AI is going to break everything (and fix it)
Paul Tran, founder of grooming brand Manscaped, predicts a change in the way people discover: “I believe there’s going to be a paradigm shift over the next couple of years. Consumers’ exploration of new products will be really disrupted by AI.”
Instead of SEO, brands will optimize for large language models (LLMs). “It’s about being authentic and having quality products because these large language models amass so much data that you can’t really spoof it,” he says.
Meanwhile, design studio Otherhalf sees opportunity in AI’s limitations. “AI becomes a tool that creates a higher baseline,” says cofounder Jamil Bhuya. “The people who are doing authentic, creative work are going to be valued more.”

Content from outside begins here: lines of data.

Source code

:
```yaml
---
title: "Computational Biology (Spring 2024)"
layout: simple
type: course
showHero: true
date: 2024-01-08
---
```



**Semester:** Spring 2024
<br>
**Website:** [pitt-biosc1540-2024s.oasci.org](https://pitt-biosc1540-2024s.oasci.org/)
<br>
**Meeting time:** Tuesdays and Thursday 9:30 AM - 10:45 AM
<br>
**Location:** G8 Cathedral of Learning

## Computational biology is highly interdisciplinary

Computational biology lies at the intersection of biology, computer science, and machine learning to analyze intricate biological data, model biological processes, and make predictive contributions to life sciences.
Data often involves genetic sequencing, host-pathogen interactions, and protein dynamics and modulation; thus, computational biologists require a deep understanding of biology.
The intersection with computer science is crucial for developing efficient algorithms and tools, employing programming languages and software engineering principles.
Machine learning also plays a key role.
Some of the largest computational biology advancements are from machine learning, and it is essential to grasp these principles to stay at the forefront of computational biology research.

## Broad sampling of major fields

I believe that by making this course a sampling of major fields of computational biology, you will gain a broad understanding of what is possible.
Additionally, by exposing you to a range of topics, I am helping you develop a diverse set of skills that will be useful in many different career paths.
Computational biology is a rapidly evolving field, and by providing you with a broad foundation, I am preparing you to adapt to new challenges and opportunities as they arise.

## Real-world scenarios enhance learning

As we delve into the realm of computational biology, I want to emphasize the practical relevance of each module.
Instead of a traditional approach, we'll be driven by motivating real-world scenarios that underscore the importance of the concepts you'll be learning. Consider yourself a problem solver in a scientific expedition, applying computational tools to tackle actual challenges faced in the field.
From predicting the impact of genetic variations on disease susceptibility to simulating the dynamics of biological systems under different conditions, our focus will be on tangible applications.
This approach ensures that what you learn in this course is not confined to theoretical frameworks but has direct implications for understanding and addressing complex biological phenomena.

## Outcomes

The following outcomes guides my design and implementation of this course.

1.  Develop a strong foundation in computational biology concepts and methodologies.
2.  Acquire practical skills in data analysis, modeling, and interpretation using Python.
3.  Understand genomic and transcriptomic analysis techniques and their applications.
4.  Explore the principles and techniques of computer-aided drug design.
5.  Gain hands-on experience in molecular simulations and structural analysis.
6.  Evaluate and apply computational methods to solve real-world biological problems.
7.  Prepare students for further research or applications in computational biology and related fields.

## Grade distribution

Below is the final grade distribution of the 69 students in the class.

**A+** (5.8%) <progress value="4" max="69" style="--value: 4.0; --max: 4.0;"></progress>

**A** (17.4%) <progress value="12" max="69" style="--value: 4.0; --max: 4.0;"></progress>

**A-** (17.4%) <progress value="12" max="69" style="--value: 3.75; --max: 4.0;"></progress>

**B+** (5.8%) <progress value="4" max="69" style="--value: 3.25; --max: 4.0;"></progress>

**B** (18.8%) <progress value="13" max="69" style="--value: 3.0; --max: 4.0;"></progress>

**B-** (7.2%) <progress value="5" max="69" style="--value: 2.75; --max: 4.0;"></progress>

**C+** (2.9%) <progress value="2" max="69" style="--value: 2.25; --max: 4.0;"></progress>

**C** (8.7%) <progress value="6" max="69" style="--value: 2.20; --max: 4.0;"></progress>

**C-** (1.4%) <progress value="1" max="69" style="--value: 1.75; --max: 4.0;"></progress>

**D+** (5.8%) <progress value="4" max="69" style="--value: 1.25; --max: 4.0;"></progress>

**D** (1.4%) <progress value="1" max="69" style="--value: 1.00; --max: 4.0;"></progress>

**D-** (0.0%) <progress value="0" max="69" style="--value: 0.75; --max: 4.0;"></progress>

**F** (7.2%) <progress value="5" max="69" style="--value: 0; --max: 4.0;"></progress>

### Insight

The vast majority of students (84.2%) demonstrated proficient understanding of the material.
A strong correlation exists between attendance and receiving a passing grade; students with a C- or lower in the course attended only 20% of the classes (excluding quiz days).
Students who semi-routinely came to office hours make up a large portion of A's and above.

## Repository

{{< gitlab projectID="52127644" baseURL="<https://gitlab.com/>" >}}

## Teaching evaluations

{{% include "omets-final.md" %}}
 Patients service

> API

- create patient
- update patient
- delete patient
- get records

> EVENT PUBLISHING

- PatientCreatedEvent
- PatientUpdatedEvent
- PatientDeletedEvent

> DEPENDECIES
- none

Agentic commerce is improving discovery and reducing friction when you shop, but it’s also letting brands shift focus to their customers, courting you with unique experiences and personalized perks.
When AI does the work, personality wins the game
These trends paint a clear picture: 2026 will reward the brands that keep it real. Grace captures it perfectly: “Anything that a brand does should be a little off. It’s actually safer for a brand to do something distinct and kind of weird because that is going to be more memorable and get people’s attention.”
As shoppers, we’re entering an era where AI streamlines discovery and checkout while the brands we fall for will be the ones with actual personalities. Your favorite brands in 2026 will be the ones brave enough to show you who they really are.